Adieu. I will write to you from Africa as soon as I receive any clear impressions.

TO M. DUFAURE.

My dear Friend and Colleague,

Our mutual friend, Rivet, has talked to me as well as to you, of a projected treatise, by several hands, on the finances. I like his proposal, and am ready to give my assistance, if you think that it will be useful.

I have always thought, and I believe that I have even repeated to you several times, that among the various reforms to which the public mind is more or less indifferent, there is one in which the country takes a lively interest, and which deserves the serious attention of public men; I mean the reform of our financial system.

Here is an opportunity for bringing forward not uncertain theories, but a detailed programme, to consist not merely of repealing tax after tax, without preparing new ones, but of a complete reorganization of the system, so as to lessen the burthen on the poor, while that on the rich would be slightly increased. By these means order might be restored to the finances, and at the same time the labouring classes might be relieved. Such a plan need only be stated to show how many questions it implies. I own that I am at present incapable of pointing out the details or the means. But those who are better skilled than I am believe it to be practicable. I see only that it is a great idea; and that like all great ideas, it would answer many purposes at once. It embraces all the most important social and financial questions. It is both economical and political. To apply it wisely would be sufficient to render either a party or an administration illustrious. There are many other great advantages to be derived from treating it. It leads to a reform which would be very popular and yet not revolutionary. You might thus be excused from engaging in many other reforms which are not seasonable, and are little desired by the nation, and for which you would never succeed in getting up a public interest. The proposed plan, on the contrary, would supply a want that is felt by the nation; which in these days is more interested by questions partaking of a social character than by those which are purely political. What could be more in accordance with this spirit than a financial reform, of which the consequence would be a more equitable distribution of the public expenses among the different classes of society?
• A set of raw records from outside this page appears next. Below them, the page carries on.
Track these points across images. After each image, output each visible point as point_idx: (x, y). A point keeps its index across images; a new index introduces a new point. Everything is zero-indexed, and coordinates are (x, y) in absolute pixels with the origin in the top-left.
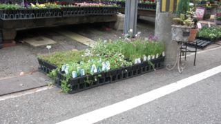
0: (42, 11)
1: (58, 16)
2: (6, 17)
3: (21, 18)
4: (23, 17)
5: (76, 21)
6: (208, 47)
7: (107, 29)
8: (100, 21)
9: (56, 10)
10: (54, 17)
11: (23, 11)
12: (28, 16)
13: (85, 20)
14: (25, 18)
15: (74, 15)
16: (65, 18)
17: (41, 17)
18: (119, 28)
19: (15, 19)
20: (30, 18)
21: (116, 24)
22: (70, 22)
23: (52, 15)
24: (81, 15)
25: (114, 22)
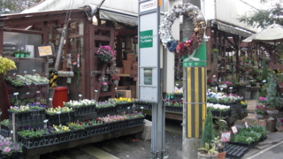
0: (66, 134)
1: (82, 137)
2: (31, 145)
3: (45, 145)
4: (47, 143)
5: (101, 138)
6: (246, 155)
7: (134, 140)
8: (126, 134)
9: (80, 131)
10: (78, 138)
11: (47, 137)
12: (52, 142)
13: (110, 136)
14: (50, 144)
15: (99, 133)
16: (90, 138)
17: (65, 141)
18: (147, 138)
19: (39, 146)
20: (55, 143)
21: (144, 134)
22: (94, 140)
23: (76, 137)
24: (106, 132)
25: (141, 133)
I cannot ask you too earnestly to undertake this important reform. The moment has assuredly come for it. If a powerful hand does not grasp this question it will fall into a feeble or unworthy one; some one will undoubtedly take it up. It is impending over us like every change which is the natural product of the wants of the time.

I am willing, for my part, to take any share that is allotted to me in the work, or none at all, if that should be preferred. Rivet thinks that the section which would suit me best, would be a sort of introduction showing the present state of our financial system; its history; its chief defects; the purpose to be held in view in retouching it; and, lastly, an account of what the English have effected in this respect during the last thirty years. Am I to undertake this? If you approve, advise me as to the means of execution. But especially tell me (I hope with all my heart you will be able to do so), that the proposal has your warm approbation and sympathy. You alone can bring our combined efforts to a good result; you alone can inspire the writers with the courage, the industry, and the animation which ensure success. For this purpose you must place yourself at their head, and direct them; and when their work is finished, it is you again who must digest their labours, and afterwards present the public with the clear, definite, and practical consequences. Adieu, &c.